The third argument can take the following options: MFInput- a regular input parameter; MFOutput a regular output parameter; MFRoute- the model will accumulate the parameter content in the downstream grid cell, so by the time the execution gets to the downstream gridcell it already contains the accumulated values from upstream.

The fourth argument affects how temporal disaggregation is handled. It can take the following options: MFState- the input value is passed to the modules as is; MFFlux- the input value is divided by the number of days in the input time step.

The fifth argument affects how a variable is read. It can take the following options: MFBoundary- the parameter is read constantly from input, by matching up to the current time step;MFInitial- the model forwards to the last time step in the data, reads in the latest values and closes the input stream assuming that the parameter will be updated by the model.

After the list of input and output parameters ID definitions the module initiates the main function:

(MDModelAddFunction (_MDSedimentFlux) == CMfailed)) return (CMfailed);

where MDModelAddFunction is a WBM function, _MDSedimentFlux is this function argument – the name of the module main function.

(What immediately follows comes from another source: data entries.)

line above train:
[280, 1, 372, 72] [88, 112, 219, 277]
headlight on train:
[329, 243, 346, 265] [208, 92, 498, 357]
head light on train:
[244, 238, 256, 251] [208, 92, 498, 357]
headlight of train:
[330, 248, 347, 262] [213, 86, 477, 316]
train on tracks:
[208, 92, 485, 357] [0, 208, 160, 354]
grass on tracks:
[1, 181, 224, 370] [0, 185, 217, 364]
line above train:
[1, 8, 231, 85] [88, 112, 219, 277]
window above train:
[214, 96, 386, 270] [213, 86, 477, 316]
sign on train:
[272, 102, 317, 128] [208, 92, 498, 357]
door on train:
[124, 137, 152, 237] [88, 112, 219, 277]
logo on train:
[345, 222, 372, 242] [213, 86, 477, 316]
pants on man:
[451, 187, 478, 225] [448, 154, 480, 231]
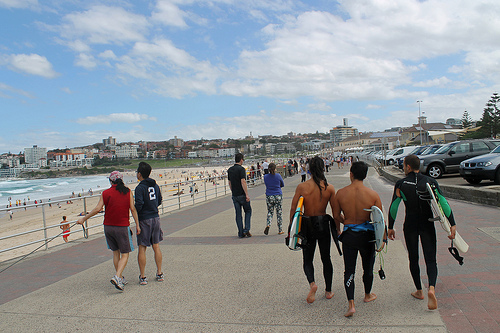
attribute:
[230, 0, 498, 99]
cloud — white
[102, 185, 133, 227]
shirt — red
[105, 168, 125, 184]
hat — pink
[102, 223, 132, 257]
shorts — grey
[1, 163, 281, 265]
beach — covered with sand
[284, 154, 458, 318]
they — walking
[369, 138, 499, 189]
cars — parked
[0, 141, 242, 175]
buildings — in the background, in the distance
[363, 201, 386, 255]
board — white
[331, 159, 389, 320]
surfer — shirtless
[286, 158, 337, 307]
surfer — shirtless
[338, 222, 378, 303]
wetsuit — black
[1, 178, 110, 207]
ocean — mildly rough, blue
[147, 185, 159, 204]
number 2 — white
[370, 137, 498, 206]
parking lot — to the right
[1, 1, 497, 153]
sky — partly cloudy, blue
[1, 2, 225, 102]
clouds — white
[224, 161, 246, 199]
t-shirt — black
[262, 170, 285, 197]
sweater — blue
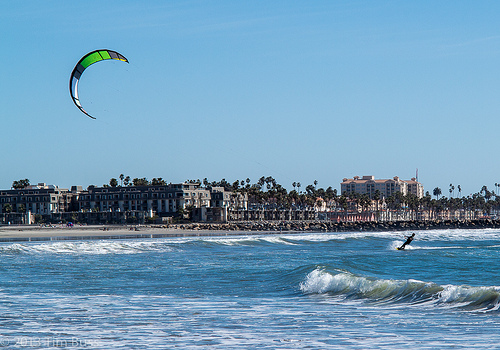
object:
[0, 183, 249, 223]
buildings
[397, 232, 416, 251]
wakeboarder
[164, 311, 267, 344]
ripple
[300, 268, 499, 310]
white wave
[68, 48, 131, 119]
kite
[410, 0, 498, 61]
sky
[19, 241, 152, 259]
foam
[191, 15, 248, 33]
white cloud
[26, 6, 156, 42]
blue sky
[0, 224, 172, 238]
sand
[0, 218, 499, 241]
beach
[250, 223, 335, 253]
wave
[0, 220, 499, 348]
ocean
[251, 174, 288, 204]
trees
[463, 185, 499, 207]
trees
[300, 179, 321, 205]
trees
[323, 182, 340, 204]
trees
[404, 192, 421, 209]
trees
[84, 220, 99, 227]
patch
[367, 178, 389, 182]
red roof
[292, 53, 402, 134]
blue sky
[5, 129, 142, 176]
sky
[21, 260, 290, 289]
blue water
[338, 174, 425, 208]
building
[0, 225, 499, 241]
line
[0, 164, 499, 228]
city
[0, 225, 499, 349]
water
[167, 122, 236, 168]
sky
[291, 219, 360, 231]
rocks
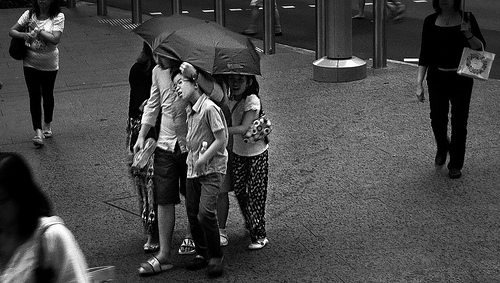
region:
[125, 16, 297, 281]
the people are under the umbrella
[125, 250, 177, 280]
the man is wearing a sandal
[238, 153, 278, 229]
the pants are poka dotted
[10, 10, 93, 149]
the woman is walking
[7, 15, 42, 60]
the woman is carrying a purse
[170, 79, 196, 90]
the boy is wearing glasses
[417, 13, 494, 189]
the woman is carrying a paper bag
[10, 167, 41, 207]
the woman has hair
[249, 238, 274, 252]
the girl is wearing a white shoe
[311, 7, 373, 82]
the pillar is big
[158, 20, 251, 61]
this is a umbrella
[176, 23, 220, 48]
the umbrella is black in color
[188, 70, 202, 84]
this is a watch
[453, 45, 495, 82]
this is a bag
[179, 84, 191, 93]
the boy is light skinned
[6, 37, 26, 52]
this is a handbag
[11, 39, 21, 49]
the handbag is black in color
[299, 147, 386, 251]
this is the ground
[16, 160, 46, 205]
this is the hair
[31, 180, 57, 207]
the hair is long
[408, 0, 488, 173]
A woman in a black shirt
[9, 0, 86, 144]
A woman in a white shirt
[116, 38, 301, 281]
A group of people under an umbrella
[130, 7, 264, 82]
An umbrella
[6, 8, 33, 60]
A black purse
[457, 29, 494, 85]
A white bag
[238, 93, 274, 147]
A multi colored handbag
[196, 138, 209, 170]
A drinking bottle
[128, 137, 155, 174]
A large water bottle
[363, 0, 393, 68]
A metal pylon on the sidewalk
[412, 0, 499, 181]
This is a person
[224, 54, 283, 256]
This is a person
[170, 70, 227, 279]
This is a person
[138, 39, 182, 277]
This is a person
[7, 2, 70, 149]
This is a person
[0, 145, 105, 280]
This is a person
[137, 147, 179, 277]
This is a leg of a person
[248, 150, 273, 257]
This is a leg of a person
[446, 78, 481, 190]
This is a leg of a person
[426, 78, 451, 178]
This is a leg of a person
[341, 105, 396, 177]
part of a floor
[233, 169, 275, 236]
part of a trouser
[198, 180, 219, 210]
part of a trouser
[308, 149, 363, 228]
part of a floor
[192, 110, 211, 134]
part of a shirt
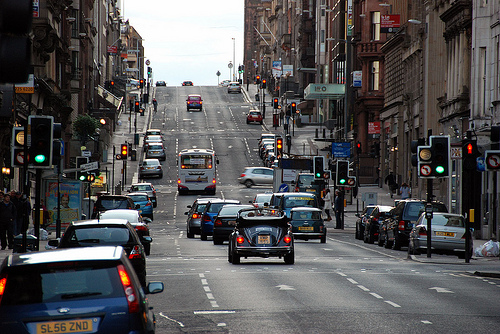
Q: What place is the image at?
A: It is at the street.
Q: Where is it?
A: This is at the street.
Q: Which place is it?
A: It is a street.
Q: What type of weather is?
A: It is cloudy.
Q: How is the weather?
A: It is cloudy.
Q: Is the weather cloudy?
A: Yes, it is cloudy.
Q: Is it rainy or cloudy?
A: It is cloudy.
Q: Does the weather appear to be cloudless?
A: No, it is cloudy.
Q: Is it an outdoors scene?
A: Yes, it is outdoors.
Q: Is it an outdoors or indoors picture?
A: It is outdoors.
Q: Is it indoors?
A: No, it is outdoors.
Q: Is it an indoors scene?
A: No, it is outdoors.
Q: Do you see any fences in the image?
A: No, there are no fences.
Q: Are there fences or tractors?
A: No, there are no fences or tractors.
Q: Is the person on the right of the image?
A: Yes, the person is on the right of the image.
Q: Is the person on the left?
A: No, the person is on the right of the image.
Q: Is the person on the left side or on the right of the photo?
A: The person is on the right of the image.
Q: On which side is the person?
A: The person is on the right of the image.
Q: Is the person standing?
A: Yes, the person is standing.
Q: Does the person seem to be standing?
A: Yes, the person is standing.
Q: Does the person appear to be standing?
A: Yes, the person is standing.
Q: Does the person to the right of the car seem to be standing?
A: Yes, the person is standing.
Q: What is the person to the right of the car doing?
A: The person is standing.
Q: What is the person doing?
A: The person is standing.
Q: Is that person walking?
A: No, the person is standing.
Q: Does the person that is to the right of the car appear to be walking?
A: No, the person is standing.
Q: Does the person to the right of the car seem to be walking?
A: No, the person is standing.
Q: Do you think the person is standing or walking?
A: The person is standing.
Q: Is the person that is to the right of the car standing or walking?
A: The person is standing.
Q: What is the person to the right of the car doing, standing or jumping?
A: The person is standing.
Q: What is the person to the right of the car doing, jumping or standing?
A: The person is standing.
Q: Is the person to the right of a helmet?
A: No, the person is to the right of the car.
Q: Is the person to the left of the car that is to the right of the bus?
A: No, the person is to the right of the car.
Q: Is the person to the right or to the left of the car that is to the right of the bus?
A: The person is to the right of the car.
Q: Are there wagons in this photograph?
A: No, there are no wagons.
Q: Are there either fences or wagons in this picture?
A: No, there are no wagons or fences.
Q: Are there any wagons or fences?
A: No, there are no wagons or fences.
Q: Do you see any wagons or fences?
A: No, there are no wagons or fences.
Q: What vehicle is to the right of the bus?
A: The vehicle is a car.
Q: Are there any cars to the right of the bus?
A: Yes, there is a car to the right of the bus.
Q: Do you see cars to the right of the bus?
A: Yes, there is a car to the right of the bus.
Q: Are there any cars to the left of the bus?
A: No, the car is to the right of the bus.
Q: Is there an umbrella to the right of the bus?
A: No, there is a car to the right of the bus.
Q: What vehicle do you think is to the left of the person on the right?
A: The vehicle is a car.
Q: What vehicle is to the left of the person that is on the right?
A: The vehicle is a car.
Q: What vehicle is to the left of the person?
A: The vehicle is a car.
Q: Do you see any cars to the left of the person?
A: Yes, there is a car to the left of the person.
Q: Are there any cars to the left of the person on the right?
A: Yes, there is a car to the left of the person.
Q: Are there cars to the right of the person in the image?
A: No, the car is to the left of the person.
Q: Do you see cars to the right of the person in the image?
A: No, the car is to the left of the person.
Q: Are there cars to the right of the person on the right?
A: No, the car is to the left of the person.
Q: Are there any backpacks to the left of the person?
A: No, there is a car to the left of the person.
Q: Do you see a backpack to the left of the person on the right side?
A: No, there is a car to the left of the person.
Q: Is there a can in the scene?
A: No, there are no cans.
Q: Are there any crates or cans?
A: No, there are no cans or crates.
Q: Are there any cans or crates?
A: No, there are no cans or crates.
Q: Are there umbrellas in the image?
A: No, there are no umbrellas.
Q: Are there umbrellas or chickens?
A: No, there are no umbrellas or chickens.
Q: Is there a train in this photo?
A: No, there are no trains.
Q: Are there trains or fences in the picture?
A: No, there are no trains or fences.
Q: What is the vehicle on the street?
A: The vehicle is a car.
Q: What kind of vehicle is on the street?
A: The vehicle is a car.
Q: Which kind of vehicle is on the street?
A: The vehicle is a car.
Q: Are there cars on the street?
A: Yes, there is a car on the street.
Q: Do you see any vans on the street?
A: No, there is a car on the street.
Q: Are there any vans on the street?
A: No, there is a car on the street.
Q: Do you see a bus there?
A: Yes, there is a bus.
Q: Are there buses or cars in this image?
A: Yes, there is a bus.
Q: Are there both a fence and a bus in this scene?
A: No, there is a bus but no fences.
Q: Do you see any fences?
A: No, there are no fences.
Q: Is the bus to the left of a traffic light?
A: No, the bus is to the left of the car.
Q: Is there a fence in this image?
A: No, there are no fences.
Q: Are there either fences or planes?
A: No, there are no fences or planes.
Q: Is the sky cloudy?
A: Yes, the sky is cloudy.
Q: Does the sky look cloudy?
A: Yes, the sky is cloudy.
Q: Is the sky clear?
A: No, the sky is cloudy.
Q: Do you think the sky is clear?
A: No, the sky is cloudy.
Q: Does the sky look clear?
A: No, the sky is cloudy.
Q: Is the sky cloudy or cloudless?
A: The sky is cloudy.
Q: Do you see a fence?
A: No, there are no fences.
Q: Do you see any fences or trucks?
A: No, there are no fences or trucks.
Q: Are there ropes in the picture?
A: No, there are no ropes.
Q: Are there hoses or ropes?
A: No, there are no ropes or hoses.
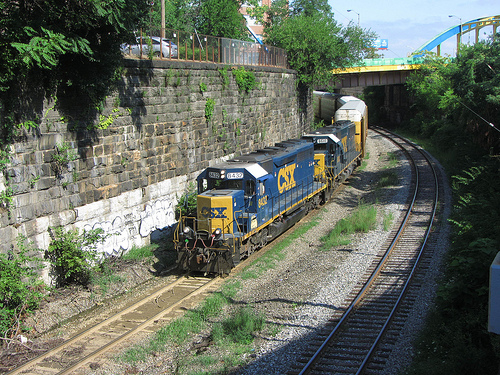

CMfailed is an error controller.

Next is the MFDefLeaving function which takes a string argument (e.g. “SedimentFlux”) of the module name.

The final line in a module definition function returns the module main output ID (e.g. _MDOutSedimentFluxID) which was defined in the parameters ID definition list above it.

The main function(e.g. _MDSedimentFlux) is where the processes are simulated. It gets at least one argument called ‘itemID’ in its definition line:

static void _MDSedimentFlux (int itemID) {

itemID is a pixel number. WBM assigns a number to each pixel based on its location in the flow network. The model goes through the whole simulation cycle a pixel at a time at a daily time step. So for one model iteration (a day) it calls each simulated module a number of times equal to the number of simulated pixels. For each such call the itemID change in accordance to downstream pixel location (e.g. pixel #345 is downstream of pixel #344). Note that the pixel numbering is continues so a hinterland pixel number of a basin can follow an outlet pixel of a different basin on a different continent.

As in all C functions the first lines in a module main function are the local variable declarations.

WBM use a multitude of functions to query and manipulate its parameters. My personal preference is to assign a variable to both input and output parameters.

FirstIget the input parameter value, for example:

R = MFVarGetFloat (_MDInReliefID, itemID, 0.0);

where R is the relief variable, MFVarGetFloat is a WBM function that reads a parameter value. It get the following arguments:

The first argument is the parameter ID (e.g _MDInReliefID). This ID was assigned at the module definition function (see above);

The second argument is the pixel ID (i.e. itemID);

The third argument is an initial value (I’m not sure what it’s for!).

I can then easily manipulate this variable:

R = R/1000; // convert to km

I then use the variables to calculate the module processes, for example:

Qsbar = w * B * pow(Qbar_km3y,n1) * pow(A,n2) * R * Tbar;

Finally I set the resulting output parameters:

MFVarSetFloat (_MDOutQs_barID, itemID, Qsbar);

where MFVarSetFloat is a WBM function that set or update a parameter value. It gets the following arguments:

The first argument is the parameter ID (e.g _MDOutQs_barID).

The second argument is the pixel ID (i.e. itemID);

The third argument is the variable that holds the value you wish to set (Qsbar).

These get and set operations are also used for bookkeeping purposes. For example in WBMsed we need to calculate long-term average temperature for each pixel and then basin-average it (we consider each pixel to be a local outlet of its upstream contributing area).

I start by getting daily temperature for each pixel from an input dataset:

Tday = MFVarGetFloat (_MDInAirTempID, itemID, 0.0);

I then temporally accumulate a pixel temperature into a bookkeeping parameter (_MDInNewAirTempAccID):

T_time=(MFVarGetFloat(_MDInNewAirTempAcc_timeID, itemID, 0.0)+Tday);

MFVarSetFloat (_MDInNewAirTempAcc_timeID, itemID, T_time);

Note that I’m using the MFVarGetFloat function within the calculation in this case. This is a more efficient way of coding but can be harder to debug.